The newly recognized ammonia-oxidizing archaea (AOA) makes re-evaluation of the contribution to ammonia oxidization by both AOA and ammonia-oxidizing bacteria (AOB) necessary and meaningful. The growing population and increasing anthropogenic activities around coastlines have affected wetland and coastal marine ecosystems through discharging polluted water containing large amounts of reactive inorganic nitrogen. The objectives of this study were to detect the phylogenetic diversity and abundance of ammonia oxidizers including AOA and AOB on different scales and to elucidate the distribution patterns along an anthropogenic pollution gradient from the coastal wetland of the Mai Po Nature Reserve in Hong Kong to the South China Sea (SCS).

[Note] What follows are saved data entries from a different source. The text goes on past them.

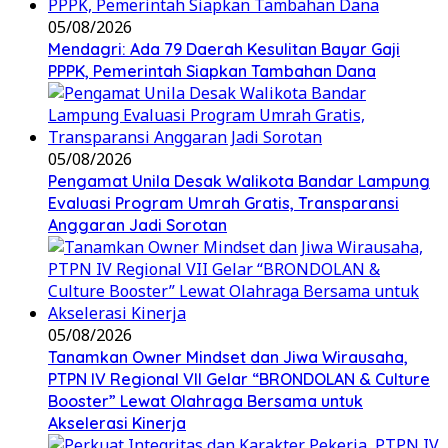
05/08/2026
Mendagri: Ada 79 Daerah Kesulitan Bayar Gaji
PPPK, Pemerintah Siapkan Tambahan Dana
05/08/2026
Pengamat Unila Desak Walikota Bandar Lampung
Evaluasi Program Umrah Gratis, Transparansi
Anggaran Jadi Sorotan
05/08/2026
Tanamkan Owner Mindset dan Jiwa Wirausaha,
PTPN IV Regional VII Gelar “BRONDOLAN & Culture
Booster” Lewat Olahraga Bersama untuk
Akselerasi Kinerja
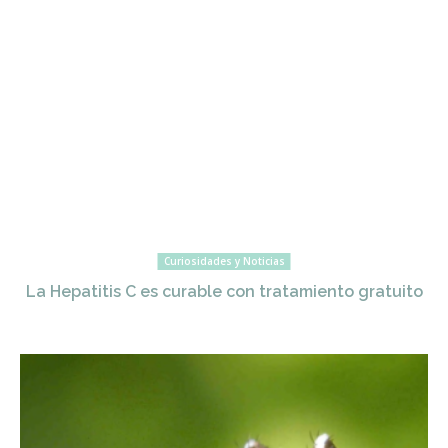
Curiosidades y Noticias
La Hepatitis C es curable con tratamiento gratuito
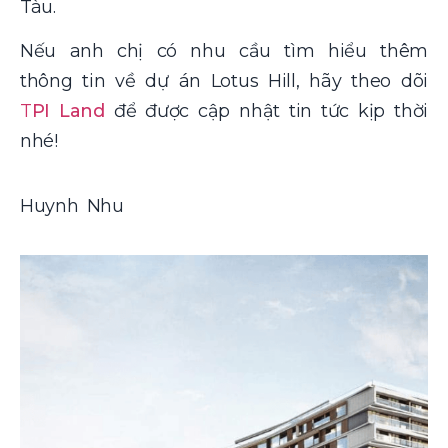
Tàu.
Nếu anh chị có nhu cầu tìm hiểu thêm
thông tin về dự án Lotus Hill, hãy theo dõi
T
PI Land
để được cập nhật tin tức kịp thời
nhé!
Huynh Nhu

Generally, besides lineages shared by similar environments, various endemic lineages were also observed in the polluted mangrove sediments of Hong Kong, and in the coastal, and deep-sea surface and subsurface sediments from the SCS indicating their geographical distance should be responsible for these phylogenetic distinctions. The community structures of AOA and AOB observed were proposed to be associated with environmental parameters including metals and total phosphorus (TP) separately in the sediments while their abundance was correlated with the pH value and temperature. On the other hand, along a profile of surface sediments with stable salinity from the coastal margin to the slope in the SCS, a clear community structure transition was detected for both AOA and AOB, showing major differences in each of their responses. Although the abundance of AOA was lower than that of AOB in the subsurface sediment samples from the SCS, the statistical support for relationships between AOA and nitrite concentration shed new light on the active contributor to the subsurface nitrogen cycle in the oxygen minimum zone from the deep-sea sediments.

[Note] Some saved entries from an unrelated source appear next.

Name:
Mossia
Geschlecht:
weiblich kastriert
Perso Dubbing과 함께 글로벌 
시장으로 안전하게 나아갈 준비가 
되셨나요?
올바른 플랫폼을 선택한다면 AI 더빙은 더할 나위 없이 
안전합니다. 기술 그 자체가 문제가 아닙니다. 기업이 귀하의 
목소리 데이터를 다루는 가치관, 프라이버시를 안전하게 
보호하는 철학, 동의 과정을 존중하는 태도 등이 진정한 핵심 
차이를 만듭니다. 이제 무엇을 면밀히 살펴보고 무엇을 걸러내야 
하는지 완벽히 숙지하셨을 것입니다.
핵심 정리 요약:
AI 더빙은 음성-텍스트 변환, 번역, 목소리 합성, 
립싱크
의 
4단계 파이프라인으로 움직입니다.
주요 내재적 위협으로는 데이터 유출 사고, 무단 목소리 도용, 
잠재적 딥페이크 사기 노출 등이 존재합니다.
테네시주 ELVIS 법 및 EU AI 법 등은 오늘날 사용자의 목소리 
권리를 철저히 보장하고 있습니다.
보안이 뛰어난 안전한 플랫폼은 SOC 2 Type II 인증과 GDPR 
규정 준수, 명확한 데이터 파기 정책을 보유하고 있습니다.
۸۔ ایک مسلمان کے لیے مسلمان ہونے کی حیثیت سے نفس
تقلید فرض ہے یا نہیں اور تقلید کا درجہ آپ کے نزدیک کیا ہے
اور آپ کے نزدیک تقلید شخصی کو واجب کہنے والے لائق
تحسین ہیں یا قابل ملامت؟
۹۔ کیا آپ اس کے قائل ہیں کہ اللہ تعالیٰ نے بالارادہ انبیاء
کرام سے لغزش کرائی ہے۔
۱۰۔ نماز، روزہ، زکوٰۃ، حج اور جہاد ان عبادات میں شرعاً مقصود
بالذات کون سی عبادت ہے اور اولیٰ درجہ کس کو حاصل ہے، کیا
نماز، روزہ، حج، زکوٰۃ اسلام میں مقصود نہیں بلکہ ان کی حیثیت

On a large scale, along the anthropogenic pollution gradient from the Pearl River Delta to the coastal margin and then the SCS, the dominant genus transition from Nitrosomonas to Nitrosospira was detected in response to the salinity and anthropogenic influences. Among a wide spectrum of environmental conditions in the western Pacific, a suite of statistical analyses clearly delineated the shallow and deep-sea sediments clusters suggesting that the depth and other contributing environmental factors involved shape the current distribution pattern of AOA. On a global scale, our understanding about the systematics and evolution of AOA was advanced through phylogenetic analyses. Salinity, lifestyle and temperature were proposed to be responsible for the global distribution patterns of AOA. On the basis of studies in the anthropogenic influence areas, the methods to detect specific responses of ammonia oxidizers to known anthropogenic pollution were concluded.

Highlights of this study advance not only our understandings about phylogenetic diversity of ammonia oxidizers and the driving forces shaping their community structure and distribution patterns, but also a revised comprehensive view about them on the larger scale.